Geithner reminds that 2012 debt limit fight is likely

Flickr user stevendamron

The U.S. economy appears to be gaining strength, but that won’t prevent another bitter showdown over raising the debt limit this year, according to Treasury Secretary Timothy Geithner.

“I think even with agreement and prospect on the payroll tax, we still do not expect to hit the debt limit until quite late in the year, significantly after the end of the fiscal year but before the end of the calendar year,” Geithner said in testimony before the Senate Finance Committee on Thursday, according to the Washington Post.

The fiscal year ends on Sept. 30. But whether the debt limit, which is now $16.4 trillion, is reached before the Nov. 6 election -- setting up a particularly nasty fight along party lines -- or after depends on just how well the economy does this year.

It’s off to a good start.
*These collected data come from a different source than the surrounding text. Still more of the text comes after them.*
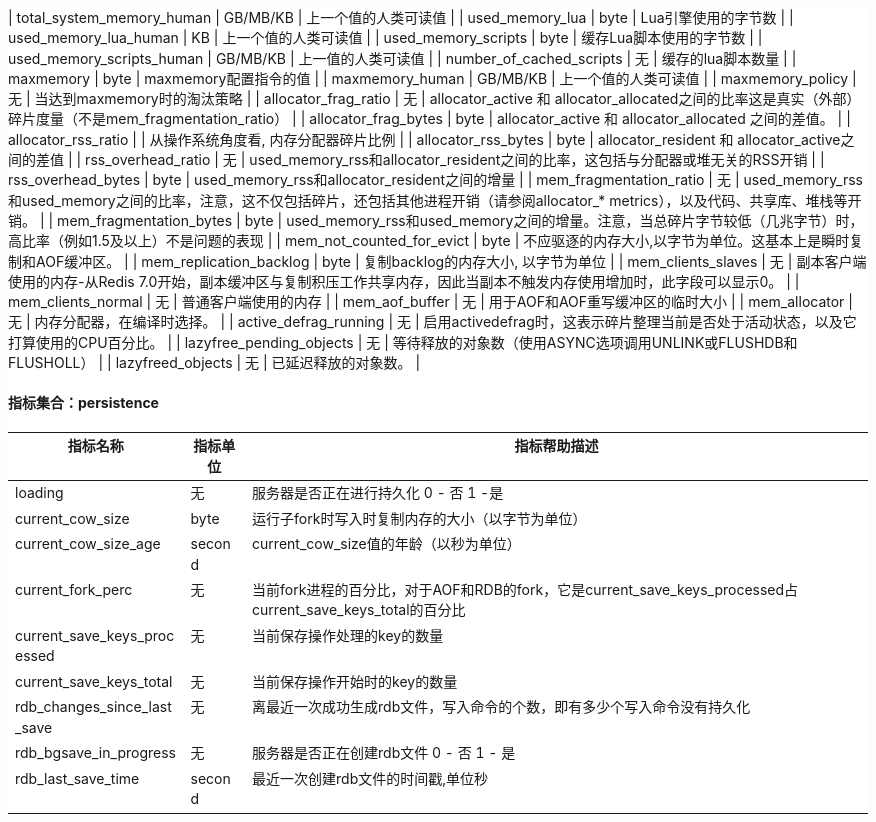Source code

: | total_system_memory_human | GB/MB/KB | 上一个值的人类可读值                                                                                    |
| used_memory_lua           | byte     | Lua引擎使用的字节数                                                                                   |
| used_memory_lua_human     | KB       | 上一个值的人类可读值                                                                                    |
| used_memory_scripts       | byte     | 缓存Lua脚本使用的字节数                                                                                 |
| used_memory_scripts_human | GB/MB/KB | 上一值的人类可读值                                                                                     |
| number_of_cached_scripts  | 无        | 缓存的lua脚本数量                                                                                    |
| maxmemory                 | byte     | maxmemory配置指令的值                                                                               |
| maxmemory_human           | GB/MB/KB | 上一个值的人类可读值                                                                                    |
| maxmemory_policy          | 无        | 当达到maxmemory时的淘汰策略                                                                            |
| allocator_frag_ratio      | 无        | allocator_active 和 allocator_allocated之间的比率这是真实（外部）碎片度量（不是mem_fragmentation_ratio）            |
| allocator_frag_bytes      | byte     | allocator_active 和 allocator_allocated 之间的差值。                                                 |
| allocator_rss_ratio       |          | 从操作系统角度看, 内存分配器碎片比例                                                                           |
| allocator_rss_bytes       | byte     | allocator_resident 和 allocator_active之间的差值                                                    |
| rss_overhead_ratio        | 无        | used_memory_rss和allocator_resident之间的比率，这包括与分配器或堆无关的RSS开销                                     |
| rss_overhead_bytes        | byte     | used_memory_rss和allocator_resident之间的增量                                                       |
| mem_fragmentation_ratio   | 无        | used_memory_rss和used_memory之间的比率，注意，这不仅包括碎片，还包括其他进程开销（请参阅allocator_* metrics），以及代码、共享库、堆栈等开销。 |
| mem_fragmentation_bytes   | byte     | used_memory_rss和used_memory之间的增量。注意，当总碎片字节较低（几兆字节）时，高比率（例如1.5及以上）不是问题的表现                      |
| mem_not_counted_for_evict | byte     | 不应驱逐的内存大小,以字节为单位。这基本上是瞬时复制和AOF缓冲区。                                                            |
| mem_replication_backlog   | byte     | 复制backlog的内存大小, 以字节为单位                                                                        |
| mem_clients_slaves        | 无        | 副本客户端使用的内存-从Redis 7.0开始，副本缓冲区与复制积压工作共享内存，因此当副本不触发内存使用增加时，此字段可以显示0。                            |
| mem_clients_normal        | 无        | 普通客户端使用的内存                                                                                    |
| mem_aof_buffer            | 无        | 用于AOF和AOF重写缓冲区的临时大小                                                                           |
| mem_allocator             | 无        | 内存分配器，在编译时选择。                                                                                 |
| active_defrag_running     | 无        | 启用activedefrag时，这表示碎片整理当前是否处于活动状态，以及它打算使用的CPU百分比。                                             |
| lazyfree_pending_objects  | 无        | 等待释放的对象数（使用ASYNC选项调用UNLINK或FLUSHDB和FLUSHOLL）                                                  |
| lazyfreed_objects         | 无        | 已延迟释放的对象数。                                                                                    |

#### 指标集合：persistence

|             指标名称             |  指标单位  |                                               指标帮助描述                                                |
|------------------------------|--------|-----------------------------------------------------------------------------------------------------|
| loading                      | 无      | 服务器是否正在进行持久化 0 - 否 1 -是                                                                             |
| current_cow_size             | byte   | 运行子fork时写入时复制内存的大小（以字节为单位）                                                                          |
| current_cow_size_age         | second | current_cow_size值的年龄（以秒为单位）                                                                         |
| current_fork_perc            | 无      | 当前fork进程的百分比，对于AOF和RDB的fork，它是current_save_keys_processed占current_save_keys_total的百分比               |
| current_save_keys_processed  | 无      | 当前保存操作处理的key的数量                                                                                     |
| current_save_keys_total      | 无      | 当前保存操作开始时的key的数量                                                                                    |
| rdb_changes_since_last_save  | 无      | 离最近一次成功生成rdb文件，写入命令的个数，即有多少个写入命令没有持久化                                                               |
| rdb_bgsave_in_progress       | 无      | 服务器是否正在创建rdb文件 0 - 否 1 - 是                                                                          |
| rdb_last_save_time           | second | 最近一次创建rdb文件的时间戳,单位秒                                                                                 |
The unemployment rate fell much faster than expected over the last two months and is now down to 8.3 percent. The Conference Board’s leading indicators, released Friday, gave further evidence of a recovery on firmer footing.

But economists remind that the same thing happened last year, and the year before. “The recent improvement in the incoming economic data… has raised hopes that the US economy could shrug off the crisis in the euro-zone and finally enjoy a more vigorous self-sustaining recovery,” analysts at Capital Economics wrote Thursday. “But the U.S. economy has already been at this point twice before since the recession began, in early 2010 and then early 2011, only for growth to fall back sharply.”

Economic forecasters tick off now-familiar election-year headwinds: the European sovereign debt crisis, oil prices, the threat of another natural disaster disrupting global supply chains, and congressional gridlock.

That gridlock could be particularly damaging in a pre-election fight over the debt limit. When Congress debated raising the debt ceiling last summer -- and threatened to default -- the Dow fell 635 points in a single August day after Standard & Poor’s credit ratings agency slashed the United States’ top AAA rating. Consumer sentiment fell from 63.7 in July to 55.7 in August, according to the Thomson Reuters/University of Michigan measurement. While both have recovered, economists say they slowed progress towards restoring the country's economic health.

Another round of debt fighting could do just the same, further pushing off the day when the country is out of crisis.